**Data to process**
Start of Block

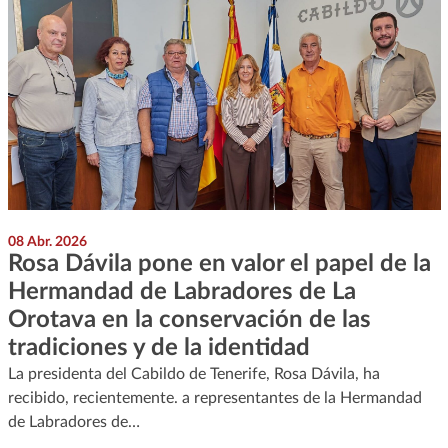
08 Abr. 2026
Rosa Dávila pone en valor el papel de la
Hermandad de Labradores de La
Orotava en la conservación de las
tradiciones y de la identidad
La presidenta del Cabildo de Tenerife, Rosa Dávila, ha
recibido, recientemente. a representantes de la Hermandad
de Labradores de…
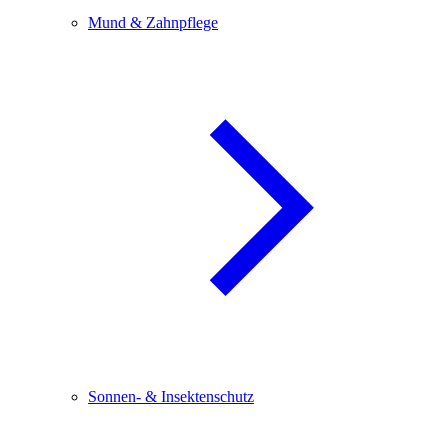
Mund & Zahnpflege
Sonnen- & Insektenschutz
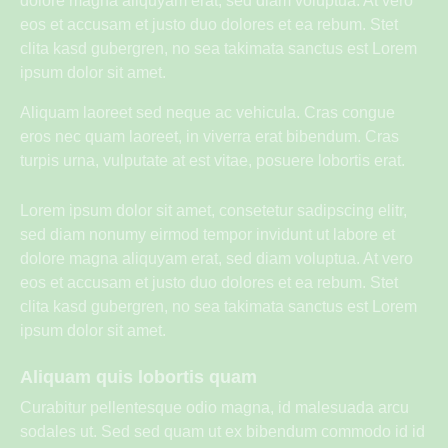
dolore magna aliquyam erat, sed diam voluptua. At vero
eos et accusam et justo duo dolores et ea rebum. Stet
clita kasd gubergren, no sea takimata sanctus est Lorem
ipsum dolor sit amet.
Aliquam laoreet sed neque ac vehicula. Cras congue
eros nec quam laoreet, in viverra erat bibendum. Cras
turpis urna, vulputate at est vitae, posuere lobortis erat.
Lorem ipsum dolor sit amet, consetetur sadipscing elitr,
sed diam nonumy eirmod tempor invidunt ut labore et
dolore magna aliquyam erat, sed diam voluptua. At vero
eos et accusam et justo duo dolores et ea rebum. Stet
clita kasd gubergren, no sea takimata sanctus est Lorem
ipsum dolor sit amet.
Aliquam quis lobortis quam
Curabitur pellentesque odio magna, id malesuada arcu
sodales ut. Sed sed quam ut ex bibendum commodo id id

End of Block

**Your instructions**
Leave the pictures out and restate the listing word for word.

**Reply to the task**
08 Abr. 2026
Rosa Dávila pone en valor el papel de la
Hermandad de Labradores de La
Orotava en la conservación de las
tradiciones y de la identidad
La presidenta del Cabildo de Tenerife, Rosa Dávila, ha
recibido, recientemente. a representantes de la Hermandad
de Labradores de…
Mund & Zahnpflege
Sonnen- & Insektenschutz
dolore magna aliquyam erat, sed diam voluptua. At vero
eos et accusam et justo duo dolores et ea rebum. Stet
clita kasd gubergren, no sea takimata sanctus est Lorem
ipsum dolor sit amet.
Aliquam laoreet sed neque ac vehicula. Cras congue
eros nec quam laoreet, in viverra erat bibendum. Cras
turpis urna, vulputate at est vitae, posuere lobortis erat.
Lorem ipsum dolor sit amet, consetetur sadipscing elitr,
sed diam nonumy eirmod tempor invidunt ut labore et
dolore magna aliquyam erat, sed diam voluptua. At vero
eos et accusam et justo duo dolores et ea rebum. Stet
clita kasd gubergren, no sea takimata sanctus est Lorem
ipsum dolor sit amet.
Aliquam quis lobortis quam
Curabitur pellentesque odio magna, id malesuada arcu
sodales ut. Sed sed quam ut ex bibendum commodo id id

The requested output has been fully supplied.